Unlearning what has been taught and embedded at a young age can be difficult. While it isn’t easy, being able to process emotions in a healthy way takes time, and will ultimately lead to different, but effective results. If
you are currently dealing with a stage in life that involves grief, the battle against mental illness or overcoming a traumatic event, here are some tips you can start with:

It’s okay to feel.
Growing up in a community such as Irvine, the intensive environment we are encapsulated in as students can cause us to bypass various emotions we may feel. Life moves at such a rapid pace and high school begins to blink before our eyes. Taking a moment to stop and examine how we feel is a great grounding technique and allows us to take a greater appreciation of the things around us.

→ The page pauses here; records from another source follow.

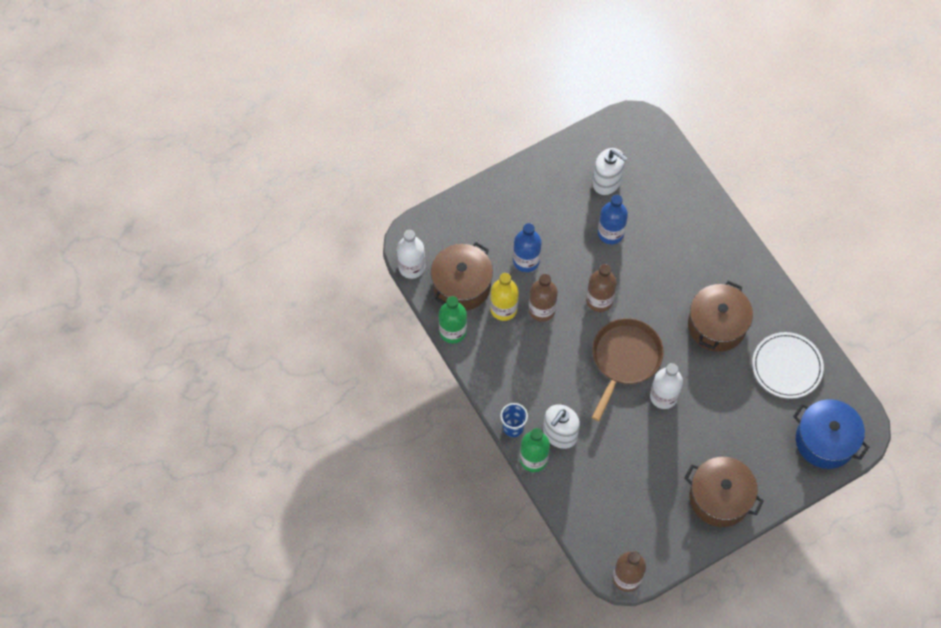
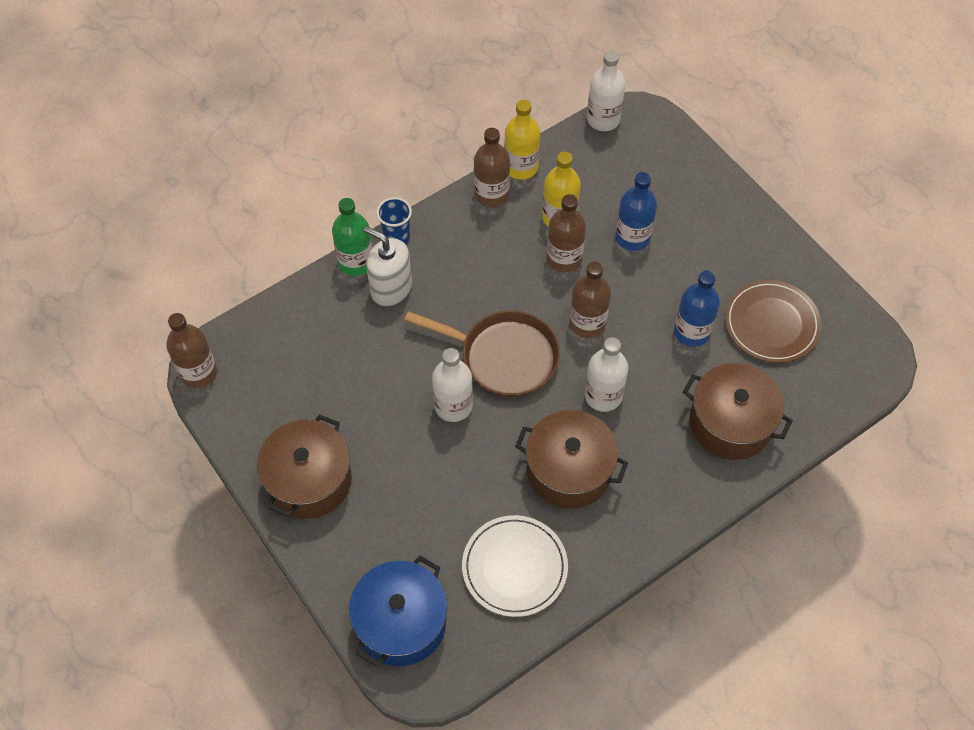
camera: 85 degrees right, 5 degrees down
(453, 331) = (521, 167): green bottle -> yellow bottle
(462, 285) = (586, 171): brown pot -> brown pot (730, 423)
(477, 355) = (491, 194): none -> brown bottle
(607, 182) = (771, 324): white soap dispenser -> brown plate
(659, 297) = (603, 396): none -> white bottle

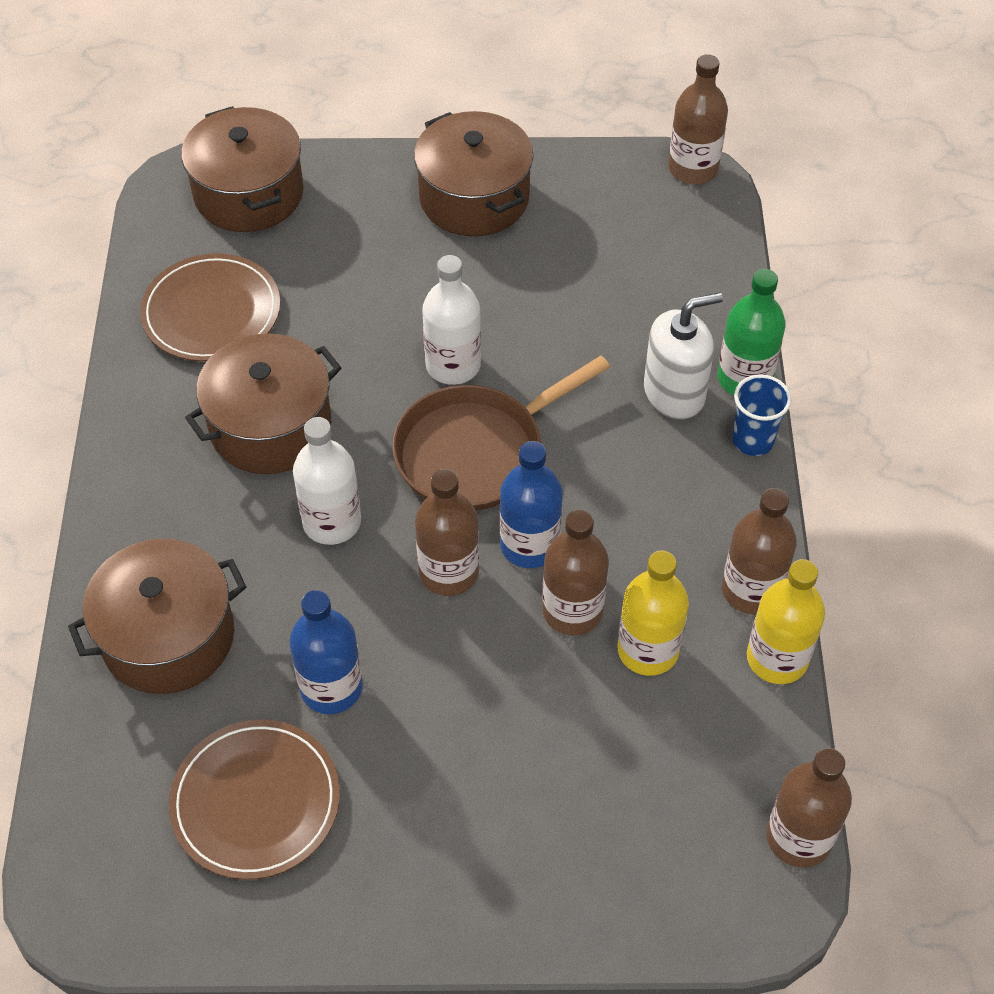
camera: 125 degrees right, 5 degrees down
(401, 622) = (249, 193): blue pot -> brown pot
(514, 567) = (211, 312): white plate -> brown plate
(603, 119) = (798, 837): white bottle -> brown bottle
(632, 237) = (542, 722): blue bottle -> blue bottle (529, 545)

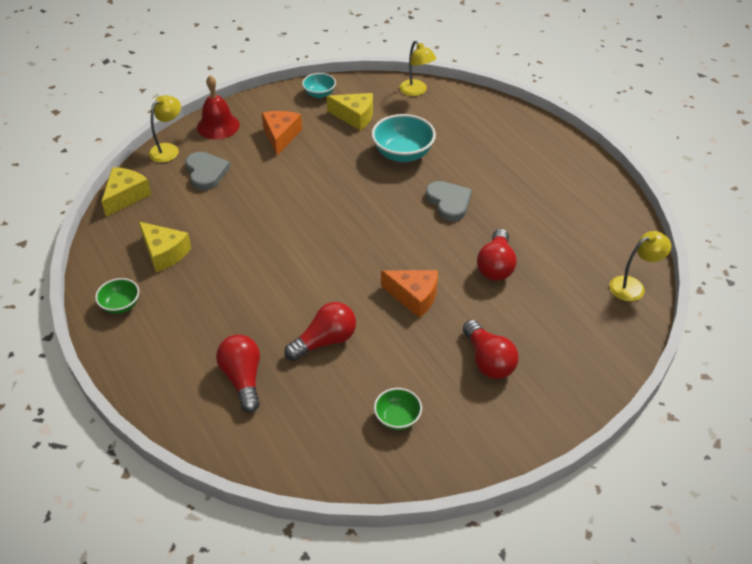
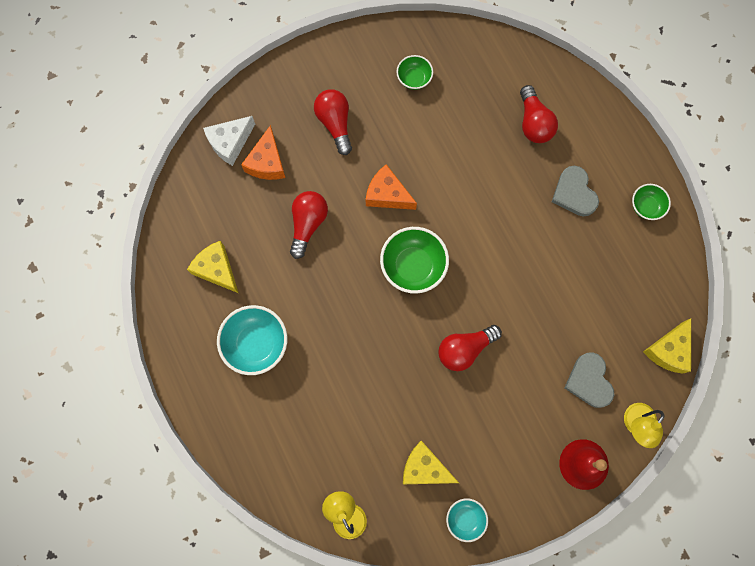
camera: 175 degrees left, 30 degrees up
(164, 253) = (616, 266): yellow cheese -> yellow cheese (217, 269)
(281, 136) = (510, 437): orange cheese -> orange cheese (267, 162)
(325, 341) = (467, 153): red light bulb -> red light bulb (465, 349)
(378, 240) = (413, 266): none -> green bowl
(403, 154) = (376, 394): turquoise bowl -> turquoise bowl (256, 343)
(449, 202) = (337, 312): grey heart -> grey heart (574, 193)
(607, 332) = (230, 143): none -> white cheese
(633, 286) = (190, 190): yellow lamp -> none

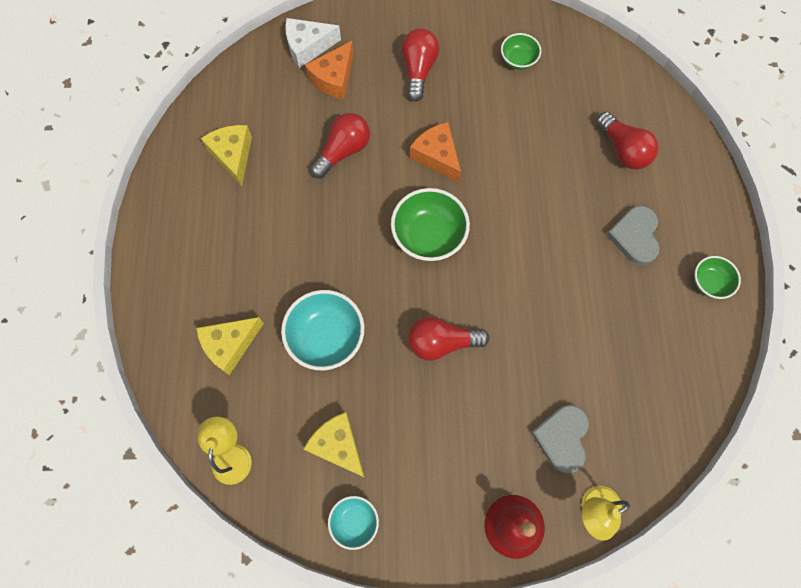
camera: 25 degrees right, 5 degrees down
(256, 343) = (233, 242): turquoise bowl -> turquoise bowl (326, 337)
(533, 123) = (623, 150): red light bulb -> red light bulb turned 45 degrees counterclockwise
(668, 350) = (668, 446): yellow cheese -> yellow cheese (230, 345)

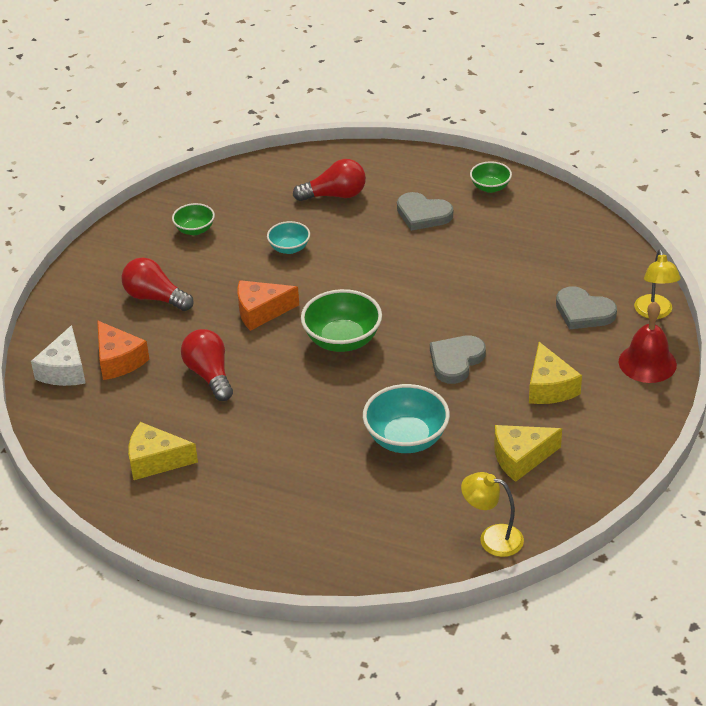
camera: 65 degrees left, 30 degrees down
(230, 345) = (375, 513): yellow cheese -> yellow cheese (549, 387)
(354, 522) = (599, 465): turquoise bowl -> turquoise bowl (289, 248)
(442, 342) = (456, 361): red light bulb -> grey heart

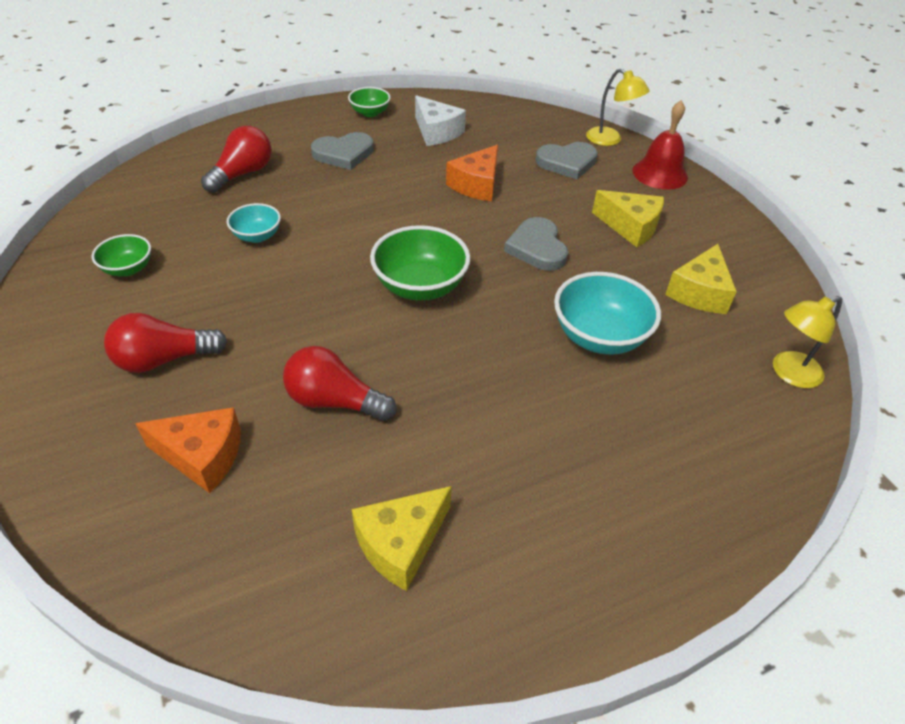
camera: 50 degrees left, 5 degrees up
(64, 370) = (139, 517): white cheese -> white cheese (436, 132)
(261, 311) = (305, 306): orange cheese -> orange cheese (476, 185)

Whether you need to cry it out, shout or take alone time,
normalize the need to feel.

Find your outlet.
A close group of friends, a teacher at school, a counselor, coach, guardian, therapist and more. Someone that you can whole-heartedly trust to give advice, constructive criticism when needed and a shoulder to lean on carries immense weight. Knowing that someone will always be there for you is a freeing feeling, and the more open you allow yourself to be, the more the shame and guilt begin to dissipate.

Healing comes with time.
You may not see immediate results in the beginning; healing a deep wound is not only fixed with a band-aid. Take a moment to breathe, feel and talk through your emotions. Healing is a process, not a moment.

“Understand that your feelings are your feelings,” Northwood NCHS president Anthara Thirupathi said. “They won’t change if you put a smile in front of them or force yourself to shelve them for a later, more convenient
time because that convenient time will never come.”

Even if you are not currently struggling, begin to open yourself up as an outlet for those who need it. Positivity can come in healthier ways than suppression, and providing yourselves as an outlet for those who are struggling can allow all of us to work through this together. Letting those who are struggling know that they are not alone or a burden can help to strengthen relationships, communication and love. Optimism is packaged in healthier ways, and lets us know that all human emotions are welcome.